The opener “Target” is after-hours electronica. The kicks of the peak party hours are still punching but with lessening momentum. Silvia’s looped processed voice invokes us to “lay back” and engage the mind’s eye rather than the limbs. The flavor of psychedelia here is cool open space, and the rhythm is four-four, but deconstructed. She’s moved into the techno aesthetic and calmly made an incision with a scalpel and removed the organs and bones that don’t serve her function.
Throughout the music is meditative, patient, with a quality of aloneness. Good for a night in with yourself or one other. (It’s telling that Silvia put out a 12” on a series called Bedroom Solitary in 2015.) And the style is refreshingly natural. She’s comfortable in this impressionistic digital terrain and happily sets off exploring on her own. Nothing feels forced or amplified for impact. It’s a humble and understated sound and one that endears me to her as a human. The tracks and the overall narrative are succinct, though I wished the trip was longer. When the album finished I was compelled to play it through again.

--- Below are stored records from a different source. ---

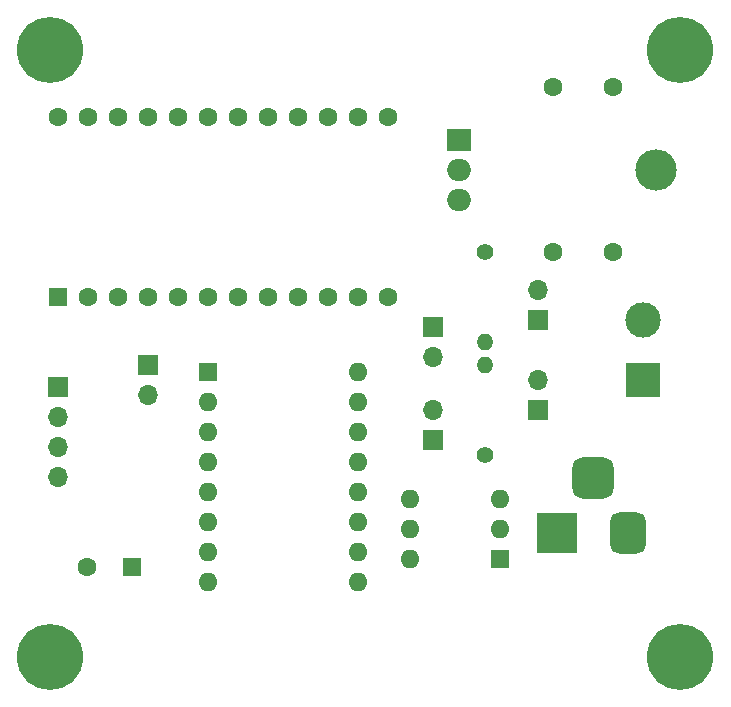
<source format=gbs>
G04 #@! TF.GenerationSoftware,KiCad,Pcbnew,7.0.1*
G04 #@! TF.CreationDate,2024-08-10T04:39:01+08:00*
G04 #@! TF.ProjectId,BDST,42445354-2e6b-4696-9361-645f70636258,rev?*
G04 #@! TF.SameCoordinates,Original*
G04 #@! TF.FileFunction,Soldermask,Bot*
G04 #@! TF.FilePolarity,Negative*
%FSLAX46Y46*%
G04 Gerber Fmt 4.6, Leading zero omitted, Abs format (unit mm)*
G04 Created by KiCad (PCBNEW 7.0.1) date 2024-08-10 04:39:01*
%MOMM*%
%LPD*%
G01*
G04 APERTURE LIST*
G04 Aperture macros list*
%AMRoundRect*
0 Rectangle with rounded corners*
0 $1 Rounding radius*
0 $2 $3 $4 $5 $6 $7 $8 $9 X,Y pos of 4 corners*
0 Add a 4 corners polygon primitive as box body*
4,1,4,$2,$3,$4,$5,$6,$7,$8,$9,$2,$3,0*
0 Add four circle primitives for the rounded corners*
1,1,$1+$1,$2,$3*
1,1,$1+$1,$4,$5*
1,1,$1+$1,$6,$7*
1,1,$1+$1,$8,$9*
0 Add four rect primitives between the rounded corners*
20,1,$1+$1,$2,$3,$4,$5,0*
20,1,$1+$1,$4,$5,$6,$7,0*
20,1,$1+$1,$6,$7,$8,$9,0*
20,1,$1+$1,$8,$9,$2,$3,0*%
G04 Aperture macros list end*
%ADD10R,1.600000X1.600000*%
%ADD11C,1.600000*%
%ADD12R,3.000000X3.000000*%
%ADD13C,3.000000*%
%ADD14R,1.700000X1.700000*%
%ADD15O,1.700000X1.700000*%
%ADD16C,1.400000*%
%ADD17O,1.400000X1.400000*%
%ADD18C,3.600000*%
%ADD19C,5.600000*%
%ADD20O,1.600000X1.600000*%
%ADD21O,3.500000X3.500000*%
%ADD22R,2.000000X1.905000*%
%ADD23O,2.000000X1.905000*%
%ADD24R,3.500000X3.500000*%
%ADD25RoundRect,0.750000X0.750000X1.000000X-0.750000X1.000000X-0.750000X-1.000000X0.750000X-1.000000X0*%
%ADD26RoundRect,0.875000X0.875000X0.875000X-0.875000X0.875000X-0.875000X-0.875000X0.875000X-0.875000X0*%
G04 APERTURE END LIST*
D10*
X92710000Y-60960000D03*
D11*
X95250000Y-60960000D03*
X97790000Y-60960000D03*
X100330000Y-60960000D03*
X102870000Y-60960000D03*
X105410000Y-60960000D03*
X107950000Y-60960000D03*
X110490000Y-60960000D03*
X113030000Y-60960000D03*
X115570000Y-60960000D03*
X118110000Y-60960000D03*
X120650000Y-60960000D03*
X120650000Y-45720000D03*
X118110000Y-45720000D03*
X115570000Y-45720000D03*
X113030000Y-45720000D03*
X110490000Y-45720000D03*
X107950000Y-45720000D03*
X105410000Y-45720000D03*
X102870000Y-45720000D03*
X100330000Y-45720000D03*
X97790000Y-45720000D03*
X95250000Y-45720000D03*
X92710000Y-45720000D03*
D12*
X142240000Y-67945000D03*
D13*
X142240000Y-62865000D03*
D11*
X139660000Y-43180000D03*
X134660000Y-43180000D03*
D14*
X92710000Y-68590000D03*
D15*
X92710000Y-71130000D03*
X92710000Y-73670000D03*
X92710000Y-76210000D03*
D14*
X133350000Y-70490000D03*
D15*
X133350000Y-67950000D03*
D14*
X124460000Y-63495000D03*
D15*
X124460000Y-66035000D03*
D14*
X133350000Y-62865000D03*
D15*
X133350000Y-60325000D03*
D16*
X128905000Y-57150000D03*
D17*
X128905000Y-64770000D03*
D18*
X145415000Y-40005000D03*
D19*
X145415000Y-40005000D03*
D10*
X105420000Y-67310000D03*
D20*
X105420000Y-69850000D03*
X105420000Y-72390000D03*
X105420000Y-74930000D03*
X105420000Y-77470000D03*
X105420000Y-80010000D03*
X105420000Y-82550000D03*
X105420000Y-85090000D03*
X118120000Y-85090000D03*
X118120000Y-82550000D03*
X118120000Y-80010000D03*
X118120000Y-77470000D03*
X118120000Y-74930000D03*
X118120000Y-72390000D03*
X118120000Y-69850000D03*
X118120000Y-67310000D03*
D18*
X92075000Y-40005000D03*
D19*
X92075000Y-40005000D03*
D18*
X92075000Y-91440000D03*
D19*
X92075000Y-91440000D03*
D21*
X143320000Y-50165000D03*
D22*
X126660000Y-47625000D03*
D23*
X126660000Y-50165000D03*
X126660000Y-52705000D03*
D10*
X98957651Y-83820000D03*
D11*
X95157651Y-83820000D03*
D24*
X134970000Y-80967500D03*
D25*
X140970000Y-80967500D03*
D26*
X137970000Y-76267500D03*
D18*
X145415000Y-91440000D03*
D19*
X145415000Y-91440000D03*
D14*
X124460000Y-73025000D03*
D15*
X124460000Y-70485000D03*
D14*
X100330000Y-66670000D03*
D15*
X100330000Y-69210000D03*
D16*
X128905000Y-74295000D03*
D17*
X128905000Y-66675000D03*
D10*
X130175000Y-83170000D03*
D20*
X130175000Y-80630000D03*
X130175000Y-78090000D03*
X122555000Y-78090000D03*
X122555000Y-80630000D03*
X122555000Y-83170000D03*
D11*
X134660000Y-57150000D03*
X139660000Y-57150000D03*
M02*

</source>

But the arrangements are wonderfully timed. The tracks start and are immediately interesting, and progress surprisingly but coherently. And they end just right, not needing more, nor having exhausted their material. They aren’t club-friendly, though I can picture hearing them in sets between avant-garde live acts or in the third room of a party. Lucretia Dalt came to mind.
The few lines of lyrics in the album are unsophisticated in their choice of words and imagery, but admittedly it is clear they serve more an instrumental and phonetic purpose than a semantic one. Still, the lyrics in “Spiderwebs” and “Concrete Void” could better match the poetic qualities of the music.

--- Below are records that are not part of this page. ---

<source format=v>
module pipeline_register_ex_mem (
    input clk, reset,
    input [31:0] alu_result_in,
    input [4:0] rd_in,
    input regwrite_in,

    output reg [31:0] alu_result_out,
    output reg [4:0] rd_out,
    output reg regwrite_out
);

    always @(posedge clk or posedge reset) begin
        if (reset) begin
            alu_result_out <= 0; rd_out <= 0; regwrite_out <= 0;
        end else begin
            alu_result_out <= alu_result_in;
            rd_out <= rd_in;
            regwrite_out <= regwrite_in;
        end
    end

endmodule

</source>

Having only listened to clips of Silvia’s other work I got a warm welcome into this LP and stayed as a happy guest. But when I left the pleasure faded quickly, and there wasn’t much to remember or hold on to, try as I did. Certainly no melody to hum or sing in the shower or cycling. Despite its high quality the experience was ephemeral and limited to the actual listening of the music, unlike some music which you can take with you anywhere. I would like to be able to take the Air Lows feeling with me. What keeps it from being memorable?
But overall I have the pleasure of discovering Silvia Kastel, a talented and surprising and prolific artist, at a point of confidence in her career. I’ll certainly follow Silvia on social media and play her releases as they come.
03. Air Glow
04. Air Mob
05. Heart 2 Tape
07. Concrete Void
08. The Closer The Stranger
Air Lows will land on November 10 via Blackest Ever Black.